The sheriff agreed that staffing the jail is a major challenge and, because there are construction projects that are ongoing – such as basketball courts and an outdoor recreational yard on the men's side – many incarcerated people aren't getting enough out-of-cell time.
The jail was built in the 1970s as a mass lock-up center, and reimagining the physical space to provide job training and classes has been tricky.
Sanchez said she hoped those projects would be done by summer.

Housing Unit 9 at Santa Rita Jail is where people with mental illnesses are housed.
Will it last?
What's next:
While Janssen is pleased with what she's seeing at the jail, she's concerned that this positive trajectory might not last if Santa Rita Jail's population dramatically increases.
Currently, there are 1,500 people incarcerated at Santa Rita Jail. Six years ago, there were roughly 3,500.
Janssen worried that more people, especially those with psychiatric issues, will cause more problems at the jail. And she wondered how the new Alameda County District Attorney would play into this situation if she begins charging more people with crimes and ending diversion programs.
Sanchez said she's planning ahead to prepare for a possible influx of more people, coming up with ideas on more training and behavioral health programs, for example.

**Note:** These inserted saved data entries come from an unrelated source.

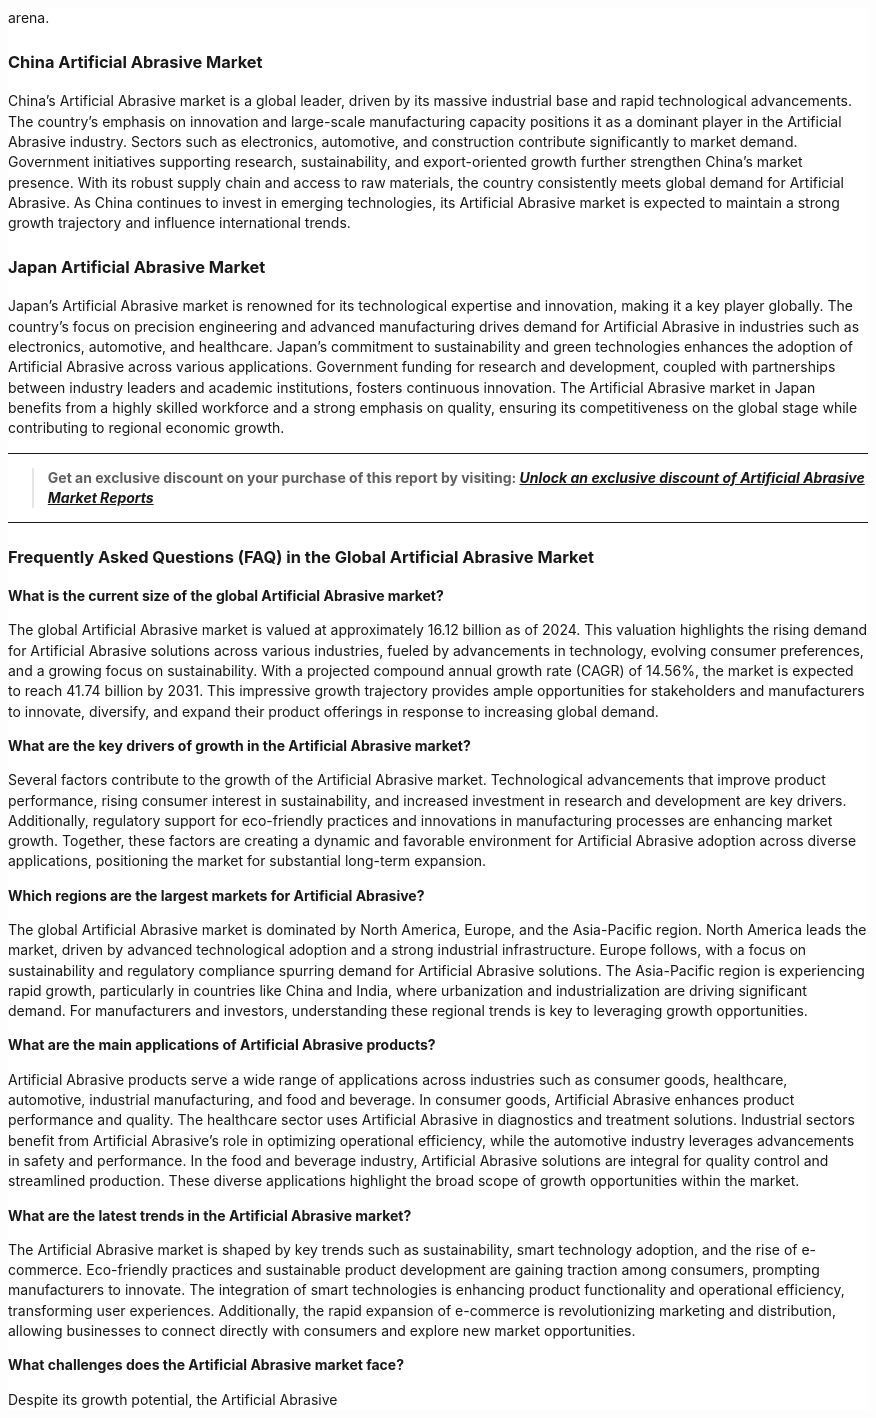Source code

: arena.</p><h3>China Artificial Abrasive Market</h3><p>China&rsquo;s Artificial Abrasive market is a global leader, driven by its massive industrial base and rapid technological advancements. The country&rsquo;s emphasis on innovation and large-scale manufacturing capacity positions it as a dominant player in the Artificial Abrasive industry. Sectors such as electronics, automotive, and construction contribute significantly to market demand. Government initiatives supporting research, sustainability, and export-oriented growth further strengthen China&rsquo;s market presence. With its robust supply chain and access to raw materials, the country consistently meets global demand for Artificial Abrasive. As China continues to invest in emerging technologies, its Artificial Abrasive market is expected to maintain a strong growth trajectory and influence international trends.</p><h3>Japan Artificial Abrasive Market</h3><p>Japan&rsquo;s Artificial Abrasive market is renowned for its technological expertise and innovation, making it a key player globally. The country&rsquo;s focus on precision engineering and advanced manufacturing drives demand for Artificial Abrasive in industries such as electronics, automotive, and healthcare. Japan&rsquo;s commitment to sustainability and green technologies enhances the adoption of Artificial Abrasive across various applications. Government funding for research and development, coupled with partnerships between industry leaders and academic institutions, fosters continuous innovation. The Artificial Abrasive market in Japan benefits from a highly skilled workforce and a strong emphasis on quality, ensuring its competitiveness on the global stage while contributing to regional economic growth.</p><hr /><blockquote><p><strong>Get an exclusive discount on your purchase of this report by visiting: <em><a href="://marketresearchpulse.com/ask-for-discount/106485?utm_source=Github&amp;utm_medium=0116">Unlock an exclusive discount of Artificial Abrasive Market Reports</a></em>&nbsp;</strong></p></blockquote><hr /><h3>Frequently Asked Questions (FAQ) in the Global Artificial Abrasive Market</h3><p><strong>What is the current size of the global Artificial Abrasive market?</strong></p><p>The global Artificial Abrasive market is valued at approximately 16.12 billion as of 2024. This valuation highlights the rising demand for Artificial Abrasive solutions across various industries, fueled by advancements in technology, evolving consumer preferences, and a growing focus on sustainability. With a projected compound annual growth rate (CAGR) of 14.56%, the market is expected to reach 41.74 billion by 2031. This impressive growth trajectory provides ample opportunities for stakeholders and manufacturers to innovate, diversify, and expand their product offerings in response to increasing global demand.</p><p><strong>What are the key drivers of growth in the Artificial Abrasive market?</strong></p><p>Several factors contribute to the growth of the Artificial Abrasive market. Technological advancements that improve product performance, rising consumer interest in sustainability, and increased investment in research and development are key drivers. Additionally, regulatory support for eco-friendly practices and innovations in manufacturing processes are enhancing market growth. Together, these factors are creating a dynamic and favorable environment for Artificial Abrasive adoption across diverse applications, positioning the market for substantial long-term expansion.</p><p><strong>Which regions are the largest markets for Artificial Abrasive?</strong></p><p>The global Artificial Abrasive market is dominated by North America, Europe, and the Asia-Pacific region. North America leads the market, driven by advanced technological adoption and a strong industrial infrastructure. Europe follows, with a focus on sustainability and regulatory compliance spurring demand for Artificial Abrasive solutions. The Asia-Pacific region is experiencing rapid growth, particularly in countries like China and India, where urbanization and industrialization are driving significant demand. For manufacturers and investors, understanding these regional trends is key to leveraging growth opportunities.</p><p><strong>What are the main applications of Artificial Abrasive products?</strong></p><p>Artificial Abrasive products serve a wide range of applications across industries such as consumer goods, healthcare, automotive, industrial manufacturing, and food and beverage. In consumer goods, Artificial Abrasive enhances product performance and quality. The healthcare sector uses Artificial Abrasive in diagnostics and treatment solutions. Industrial sectors benefit from Artificial Abrasive&rsquo;s role in optimizing operational efficiency, while the automotive industry leverages advancements in safety and performance. In the food and beverage industry, Artificial Abrasive solutions are integral for quality control and streamlined production. These diverse applications highlight the broad scope of growth opportunities within the market.</p><p><strong>What are the latest trends in the Artificial Abrasive market?</strong></p><p>The Artificial Abrasive market is shaped by key trends such as sustainability, smart technology adoption, and the rise of e-commerce. Eco-friendly practices and sustainable product development are gaining traction among consumers, prompting manufacturers to innovate. The integration of smart technologies is enhancing product functionality and operational efficiency, transforming user experiences. Additionally, the rapid expansion of e-commerce is revolutionizing marketing and distribution, allowing businesses to connect directly with consumers and explore new market opportunities.</p><p><strong>What challenges does the Artificial Abrasive market face?</strong></p><p>Despite its growth potential, the Artificial Abrasive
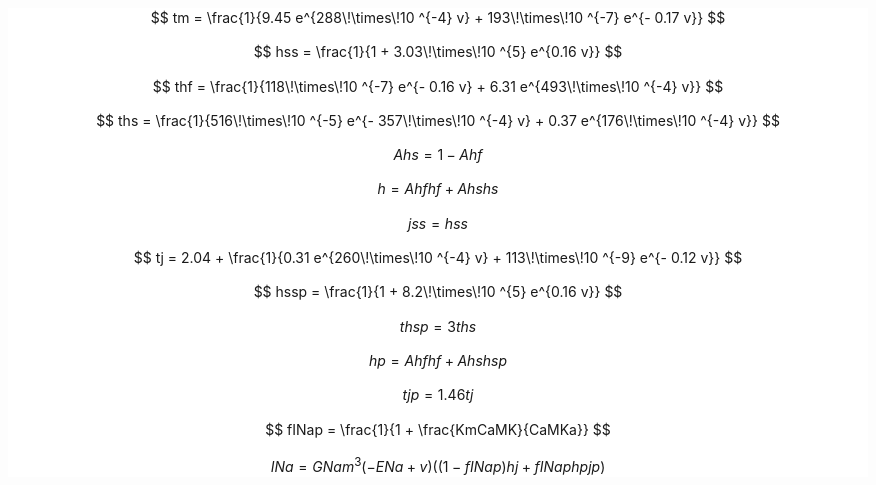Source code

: $$
tm = \frac{1}{9.45 e^{288\!\times\!10 ^{-4} v} + 193\!\times\!10 ^{-7} e^{- 0.17 v}}
$$

$$
hss = \frac{1}{1 + 3.03\!\times\!10 ^{5} e^{0.16 v}}
$$

$$
thf = \frac{1}{118\!\times\!10 ^{-7} e^{- 0.16 v} + 6.31 e^{493\!\times\!10 ^{-4} v}}
$$

$$
ths = \frac{1}{516\!\times\!10 ^{-5} e^{- 357\!\times\!10 ^{-4} v} + 0.37 e^{176\!\times\!10 ^{-4} v}}
$$

$$
Ahs = 1 - Ahf
$$

$$
h = Ahf hf + Ahs hs
$$

$$
jss = hss
$$

$$
tj = 2.04 + \frac{1}{0.31 e^{260\!\times\!10 ^{-4} v} + 113\!\times\!10 ^{-9} e^{- 0.12 v}}
$$

$$
hssp = \frac{1}{1 + 8.2\!\times\!10 ^{5} e^{0.16 v}}
$$

$$
thsp = 3 ths
$$

$$
hp = Ahf hf + Ahs hsp
$$

$$
tjp = 1.46 tj
$$

$$
fINap = \frac{1}{1 + \frac{KmCaMK}{CaMKa}}
$$

$$
INa = GNa m^{3} \left(- ENa + v\right) \left(\left(1 - fINap\right) h j + fINap hp jp\right)
$$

But Janssen isn't so sure.
"That's my biggest concern right now," Janssen said. "I'm seeing a lot of positive progress at the jail, but that is dependent upon the low population. If that goes up, I don't know that they will be able to maintain this."
Sanchez said she has been preparing for the future, coming up with game plans if the population of Santa Rita Jail grows.
She is already partnering with more job sites and coming up with meaningful sentencing programs to rehabilitate and train people in jail so that they're employable when they get out.
And despite the challenges, Sanchez said she believes she can keep the positive momentum going.
"Maybe people are looking for perfection," Sanchez said. "We'll never be perfect. And I think that people expect us to be perfect, which is unrealistic."